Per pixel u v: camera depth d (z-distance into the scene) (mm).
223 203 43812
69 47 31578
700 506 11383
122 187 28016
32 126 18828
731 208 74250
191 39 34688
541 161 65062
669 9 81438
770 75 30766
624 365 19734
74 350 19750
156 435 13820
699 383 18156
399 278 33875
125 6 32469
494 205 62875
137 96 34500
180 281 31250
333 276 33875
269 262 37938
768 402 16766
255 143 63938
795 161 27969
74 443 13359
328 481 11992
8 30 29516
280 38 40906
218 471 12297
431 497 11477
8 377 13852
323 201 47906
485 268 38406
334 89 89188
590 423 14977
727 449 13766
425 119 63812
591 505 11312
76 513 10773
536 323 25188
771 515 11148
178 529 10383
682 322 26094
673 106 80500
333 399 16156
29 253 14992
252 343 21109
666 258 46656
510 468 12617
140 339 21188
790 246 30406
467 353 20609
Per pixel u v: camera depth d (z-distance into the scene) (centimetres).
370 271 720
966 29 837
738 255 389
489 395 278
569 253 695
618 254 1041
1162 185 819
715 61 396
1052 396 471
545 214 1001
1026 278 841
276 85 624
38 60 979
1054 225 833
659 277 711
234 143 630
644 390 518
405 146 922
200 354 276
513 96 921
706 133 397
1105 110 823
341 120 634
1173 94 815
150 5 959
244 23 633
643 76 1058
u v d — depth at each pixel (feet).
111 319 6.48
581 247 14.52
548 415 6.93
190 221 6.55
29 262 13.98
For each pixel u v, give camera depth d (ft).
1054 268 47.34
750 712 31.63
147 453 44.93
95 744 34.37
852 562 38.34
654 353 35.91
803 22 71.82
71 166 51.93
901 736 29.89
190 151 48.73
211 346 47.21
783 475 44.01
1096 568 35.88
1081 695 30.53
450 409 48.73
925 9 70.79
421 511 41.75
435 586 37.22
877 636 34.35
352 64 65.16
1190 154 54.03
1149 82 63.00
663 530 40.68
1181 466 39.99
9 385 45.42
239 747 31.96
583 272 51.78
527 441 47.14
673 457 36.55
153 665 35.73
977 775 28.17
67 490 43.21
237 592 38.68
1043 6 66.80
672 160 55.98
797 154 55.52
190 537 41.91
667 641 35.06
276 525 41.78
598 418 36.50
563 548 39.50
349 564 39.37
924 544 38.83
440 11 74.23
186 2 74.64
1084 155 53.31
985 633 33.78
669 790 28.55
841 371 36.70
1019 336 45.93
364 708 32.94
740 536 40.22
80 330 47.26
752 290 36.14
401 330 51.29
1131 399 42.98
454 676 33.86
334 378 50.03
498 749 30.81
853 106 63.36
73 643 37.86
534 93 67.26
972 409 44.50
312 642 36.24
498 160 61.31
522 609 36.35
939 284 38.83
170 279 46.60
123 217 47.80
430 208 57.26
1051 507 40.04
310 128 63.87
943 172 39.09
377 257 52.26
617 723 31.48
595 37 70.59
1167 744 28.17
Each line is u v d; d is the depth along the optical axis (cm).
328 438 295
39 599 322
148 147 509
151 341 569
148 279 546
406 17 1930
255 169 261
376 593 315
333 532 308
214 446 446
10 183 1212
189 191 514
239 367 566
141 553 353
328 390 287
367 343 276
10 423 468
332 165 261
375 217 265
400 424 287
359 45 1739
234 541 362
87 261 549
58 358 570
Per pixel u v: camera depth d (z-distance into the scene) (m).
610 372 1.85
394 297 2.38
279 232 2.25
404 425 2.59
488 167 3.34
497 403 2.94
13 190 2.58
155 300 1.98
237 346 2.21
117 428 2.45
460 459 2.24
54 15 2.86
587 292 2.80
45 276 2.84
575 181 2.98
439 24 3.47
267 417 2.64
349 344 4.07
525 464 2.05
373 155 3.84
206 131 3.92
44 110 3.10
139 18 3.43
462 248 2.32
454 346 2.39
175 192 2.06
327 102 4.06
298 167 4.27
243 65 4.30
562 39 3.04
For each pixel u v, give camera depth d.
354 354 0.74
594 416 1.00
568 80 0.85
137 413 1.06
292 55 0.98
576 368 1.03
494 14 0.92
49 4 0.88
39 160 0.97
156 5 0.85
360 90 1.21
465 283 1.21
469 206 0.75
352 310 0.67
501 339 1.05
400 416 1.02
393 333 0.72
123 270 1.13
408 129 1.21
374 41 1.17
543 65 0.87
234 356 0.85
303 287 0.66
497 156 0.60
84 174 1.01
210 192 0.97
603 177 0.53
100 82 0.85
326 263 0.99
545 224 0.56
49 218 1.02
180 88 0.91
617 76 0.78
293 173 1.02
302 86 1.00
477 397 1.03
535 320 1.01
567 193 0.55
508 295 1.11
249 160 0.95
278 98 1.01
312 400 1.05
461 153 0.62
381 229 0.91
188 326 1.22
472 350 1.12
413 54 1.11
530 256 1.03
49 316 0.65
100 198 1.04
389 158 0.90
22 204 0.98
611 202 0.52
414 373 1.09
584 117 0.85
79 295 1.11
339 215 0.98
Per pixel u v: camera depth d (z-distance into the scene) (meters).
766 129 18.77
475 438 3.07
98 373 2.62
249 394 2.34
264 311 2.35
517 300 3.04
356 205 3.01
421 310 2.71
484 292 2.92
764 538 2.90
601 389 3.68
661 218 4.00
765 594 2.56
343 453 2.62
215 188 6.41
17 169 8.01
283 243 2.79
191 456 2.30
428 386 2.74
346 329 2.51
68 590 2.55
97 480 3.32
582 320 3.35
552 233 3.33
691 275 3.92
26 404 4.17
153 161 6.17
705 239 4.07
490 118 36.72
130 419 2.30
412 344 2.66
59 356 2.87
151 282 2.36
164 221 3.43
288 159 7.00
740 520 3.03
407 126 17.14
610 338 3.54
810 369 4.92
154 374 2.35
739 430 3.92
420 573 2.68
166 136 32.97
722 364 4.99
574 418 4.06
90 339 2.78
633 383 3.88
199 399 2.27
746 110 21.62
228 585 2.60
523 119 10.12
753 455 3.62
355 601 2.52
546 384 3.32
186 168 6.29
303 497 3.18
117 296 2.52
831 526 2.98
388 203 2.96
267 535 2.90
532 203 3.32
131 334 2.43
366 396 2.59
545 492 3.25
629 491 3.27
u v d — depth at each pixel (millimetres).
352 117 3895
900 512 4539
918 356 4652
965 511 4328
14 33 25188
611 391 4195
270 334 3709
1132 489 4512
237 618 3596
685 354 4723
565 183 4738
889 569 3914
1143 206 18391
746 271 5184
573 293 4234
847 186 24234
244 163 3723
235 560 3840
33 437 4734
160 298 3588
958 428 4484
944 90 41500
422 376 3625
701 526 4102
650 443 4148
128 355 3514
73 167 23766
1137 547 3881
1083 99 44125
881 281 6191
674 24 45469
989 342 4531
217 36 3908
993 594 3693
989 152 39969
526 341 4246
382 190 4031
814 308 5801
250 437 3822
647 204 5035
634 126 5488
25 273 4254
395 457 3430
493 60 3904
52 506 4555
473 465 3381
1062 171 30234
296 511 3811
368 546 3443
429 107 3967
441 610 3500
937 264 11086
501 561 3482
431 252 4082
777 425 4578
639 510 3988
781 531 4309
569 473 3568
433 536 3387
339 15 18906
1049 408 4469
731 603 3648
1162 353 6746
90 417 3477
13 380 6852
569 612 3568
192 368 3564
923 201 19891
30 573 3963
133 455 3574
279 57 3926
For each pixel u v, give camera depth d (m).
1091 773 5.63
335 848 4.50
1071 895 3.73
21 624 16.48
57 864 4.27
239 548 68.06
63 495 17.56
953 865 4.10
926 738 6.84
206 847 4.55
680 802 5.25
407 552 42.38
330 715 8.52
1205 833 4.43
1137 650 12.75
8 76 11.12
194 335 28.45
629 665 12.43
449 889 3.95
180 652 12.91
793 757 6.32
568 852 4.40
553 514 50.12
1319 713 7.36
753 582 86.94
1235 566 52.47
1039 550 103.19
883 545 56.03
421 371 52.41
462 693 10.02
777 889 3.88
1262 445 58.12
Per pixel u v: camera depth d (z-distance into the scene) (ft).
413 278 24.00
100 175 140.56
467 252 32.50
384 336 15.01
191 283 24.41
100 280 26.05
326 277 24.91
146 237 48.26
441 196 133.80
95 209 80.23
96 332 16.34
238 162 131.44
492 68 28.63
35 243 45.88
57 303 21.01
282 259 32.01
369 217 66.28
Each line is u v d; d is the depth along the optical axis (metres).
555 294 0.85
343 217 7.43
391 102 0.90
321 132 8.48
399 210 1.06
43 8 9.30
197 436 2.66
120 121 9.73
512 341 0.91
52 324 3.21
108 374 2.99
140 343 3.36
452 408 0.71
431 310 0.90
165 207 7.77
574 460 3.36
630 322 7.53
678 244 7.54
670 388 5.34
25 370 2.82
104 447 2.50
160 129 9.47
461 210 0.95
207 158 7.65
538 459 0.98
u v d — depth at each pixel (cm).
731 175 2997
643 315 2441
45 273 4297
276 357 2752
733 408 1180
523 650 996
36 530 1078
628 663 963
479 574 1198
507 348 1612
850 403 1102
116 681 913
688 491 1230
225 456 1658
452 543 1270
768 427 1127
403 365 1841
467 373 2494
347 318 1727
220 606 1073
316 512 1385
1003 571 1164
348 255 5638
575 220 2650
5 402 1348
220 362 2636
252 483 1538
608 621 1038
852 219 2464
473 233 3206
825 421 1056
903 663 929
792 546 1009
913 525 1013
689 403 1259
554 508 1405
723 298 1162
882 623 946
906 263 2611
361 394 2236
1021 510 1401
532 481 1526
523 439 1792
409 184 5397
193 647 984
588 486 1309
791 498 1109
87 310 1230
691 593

··········

> [Problem requirements] Look above for the line that contains "541 161 65062". Starting there, transcribe every line exactly until you have copied the line that contains "364 708 32.94".

> [Task response]
541 161 65062
669 9 81438
770 75 30766
624 365 19734
74 350 19750
156 435 13820
699 383 18156
399 278 33875
125 6 32469
494 205 62875
137 96 34500
180 281 31250
333 276 33875
269 262 37938
768 402 16766
255 143 63938
795 161 27969
74 443 13359
328 481 11992
8 30 29516
280 38 40906
218 471 12297
431 497 11477
8 377 13852
323 201 47906
485 268 38406
334 89 89188
590 423 14977
727 449 13766
425 119 63812
591 505 11312
76 513 10773
536 323 25188
771 515 11148
178 529 10383
682 322 26094
673 106 80500
333 399 16156
29 253 14992
252 343 21109
666 258 46656
510 468 12617
140 339 21188
790 246 30406
467 353 20609
Per pixel u v: camera depth d (z-distance into the scene) (centimetres).
370 271 720
966 29 837
738 255 389
489 395 278
569 253 695
618 254 1041
1162 185 819
715 61 396
1052 396 471
545 214 1001
1026 278 841
276 85 624
38 60 979
1054 225 833
659 277 711
234 143 630
644 390 518
405 146 922
200 354 276
513 96 921
706 133 397
1105 110 823
341 120 634
1173 94 815
150 5 959
244 23 633
643 76 1058
u v d — depth at each pixel (feet).
111 319 6.48
581 247 14.52
548 415 6.93
190 221 6.55
29 262 13.98
For each pixel u v, give camera depth d (ft).
1054 268 47.34
750 712 31.63
147 453 44.93
95 744 34.37
852 562 38.34
654 353 35.91
803 22 71.82
71 166 51.93
901 736 29.89
190 151 48.73
211 346 47.21
783 475 44.01
1096 568 35.88
1081 695 30.53
450 409 48.73
925 9 70.79
421 511 41.75
435 586 37.22
877 636 34.35
352 64 65.16
1190 154 54.03
1149 82 63.00
663 530 40.68
1181 466 39.99
9 385 45.42
239 747 31.96
583 272 51.78
527 441 47.14
673 457 36.55
153 665 35.73
977 775 28.17
67 490 43.21
237 592 38.68
1043 6 66.80
672 160 55.98
797 154 55.52
190 537 41.91
667 641 35.06
276 525 41.78
598 418 36.50
563 548 39.50
349 564 39.37
924 544 38.83
440 11 74.23
186 2 74.64
1084 155 53.31
985 633 33.78
669 790 28.55
841 371 36.70
1019 336 45.93
364 708 32.94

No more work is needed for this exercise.